Men Are From Mars, Women Are From Venus: What Makes The Genders So Different

What makes the genres so different?

Studies have shown that men and women process thought and communicate differently, which supports the old saying “Men are from Mars and women are from Venus.” In contrast to their male counterparts, women are multitasking professionals. They can take notes on what groceries to buy for dinner, plan dinner, remember to pick up the kids after school and take them to their sport, pay their overdue bills, manage to wash and do laundry while checking on their friends or talking to their mom. by phone. By comparison, men think unilaterally—that is, they progress from one thought process to another, usually jumping between topics related to sex or sports, and then back to sex. As such, it’s not surprising to learn that heterosexual couples often have heated debates that escalate into arguments when the women try to resolve matters by talking through them. They often discuss multiple areas of dispute at once, and men respond by shutting down because they feel overwhelmed by the discussion at hand and the number of dialects involved.

Communication can be improved

Communication can improve and relationships can run smoother if both men and women understand and appreciate the differences in the ways both genders complete their thought processes and communicate.

A series of experiments by Stoet, O’Connor, Conner, Laws, (2013) confirms the widely held belief that women outperform men when it comes to multitasking. Is this gender difference in communication part of the nature vs. nurture debate, or is it attributable to the social roles that are ascribed to men and women, even in modern society?

A report published by Szameitat, Hamaida, TulleySaylik, Otermans, (2015) suggests that the tendency towards gender difference is a consequence of habit. Women tend to juggle household chores, their career, and raising children because they have historically taken on those jobs and honed them over time. Women have many responsibilities upon them and they have no viable option but to try to accomplish each task, two or three at a time. Women do these extra jobs and do it efficiently by building their skills not only for themselves but also for their male partners.

As such, it’s easy to understand why men and women have a hard time solving problems. They often come to the table hoping to achieve some sort of resolution to a disagreement, only to leave you frustrated that neither party has acknowledged the problem, discussed the issue as each needs to, or come to a firm solution.

Why do men and women have so much trouble communicating with each other?

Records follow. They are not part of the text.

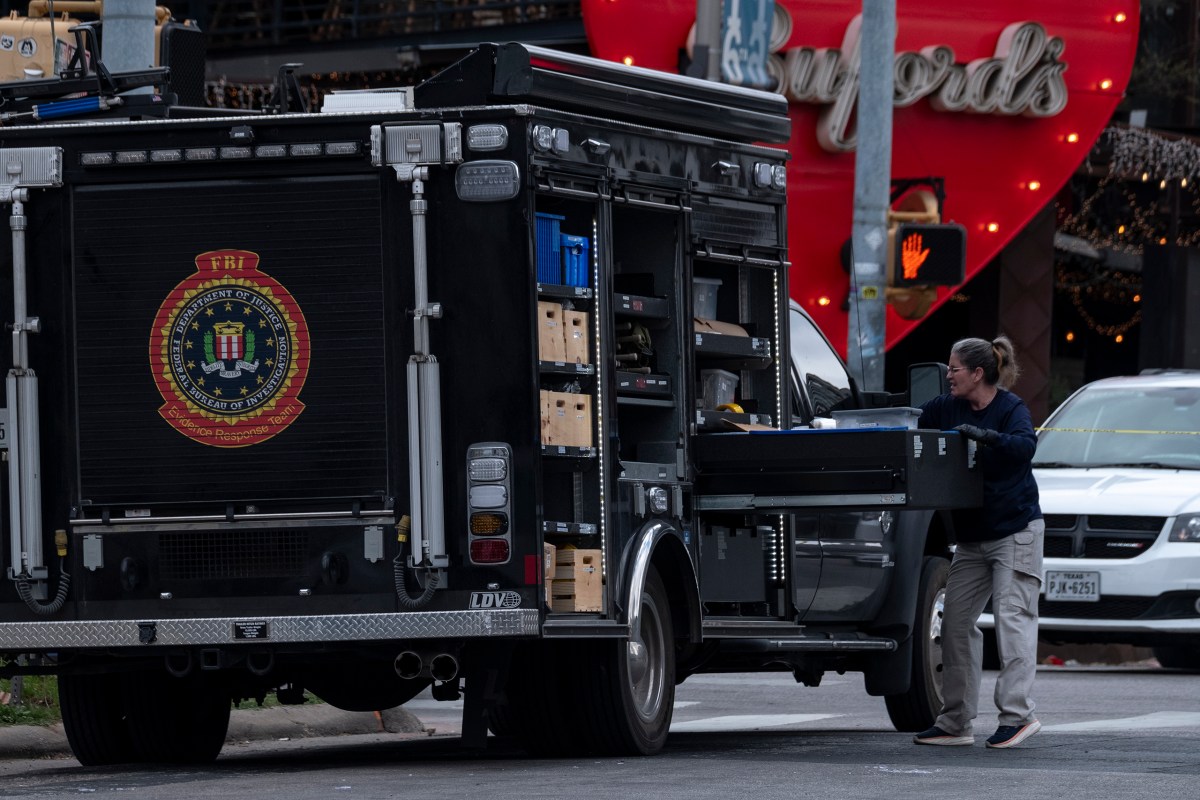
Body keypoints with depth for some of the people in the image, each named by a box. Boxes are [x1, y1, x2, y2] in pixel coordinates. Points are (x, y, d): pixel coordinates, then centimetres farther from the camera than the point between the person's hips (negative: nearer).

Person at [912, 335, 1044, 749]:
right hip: (972, 536, 8)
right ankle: (954, 723, 9)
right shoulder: (946, 408, 8)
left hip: (1015, 530, -8)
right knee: (956, 621, 5)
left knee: (1012, 616, -13)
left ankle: (1017, 714, -16)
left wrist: (984, 436, -39)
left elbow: (1025, 446, -26)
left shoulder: (1010, 408, -10)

The question is deceptively simple. According to Karina Merchant (2012), women are more emotional, shy and polite in conversation, while men are more assertive and autocratic.

The sociolinguist Deborah Tannen (1990), an expert in forms of communication between men and women, believes that our biological makeup is responsible for the way we communicate, or do not. Unlike men, women love to talk; it is their openness to frank discussions that allows them to develop a bond of intimacy. By comparison, men feel overwhelmed by the topics being raised and eventually disengage from the conversation. Both men and women would benefit from understanding these different approaches.

Clearly, men and women think differently.

Men can simply think or discuss only two or three things at a time; they generally process slower than their female counterparts. Women can process faster and often between seven and nine things at a time. While women often complain that their male partner can’t communicate, men can communicate very well. Men require security and time to discuss a topic. Once they get overwhelmed with numerous problems, they shut down due to their processing limit, not their lack of communication ability.

Communication is vital to maintaining a healthy relationship. Both genders perform communication tasks very differently. As such, heated discussions ensue. Couples would benefit from understanding these differences, appreciating them, and moving on with their lives better prepared.

Couples need to discuss one point of contention at a time. Focus on the solution they want to achieve before talking and less on the actual problem at hand. Once a solution can be prioritized, both partners can move towards resolving the problem. Brief, concise, and direct communication is best when seeking a solution. Providing a safe environment to discuss any matter is equally necessary. A safe environment of calm, withholding derogatory comments or telling someone that her feelings or perceptions are incorrect provides this safety and allows each person to reveal her thoughts and feelings to each other.

Once these differences are understood, communication can be opened up and resolutions can be reached.

References:

Trader, K. (2012). How men and women differ: gender differences in communication styles, influence tactics, and leadership styles. CMC senior thesis, Document 513.

Stoet, G., O’Connor, B., Conner, M., Laws, K., (2013). Are women better than men at multitasking? BMC Psychology 1 (18).

Szameitat, A., Hamaida, Y., Tulley, R., Saylik, R., Otermans, P., (2015). “Women are better than men”: Public beliefs about gender differences and other aspects of multitasking. Plus one. http://dx.doi.org/10.1371/journal.pone.0140371

Tannen, D. (1990). You just don’t understand: women and men in conversation. New York, NY: William Morrow & Company.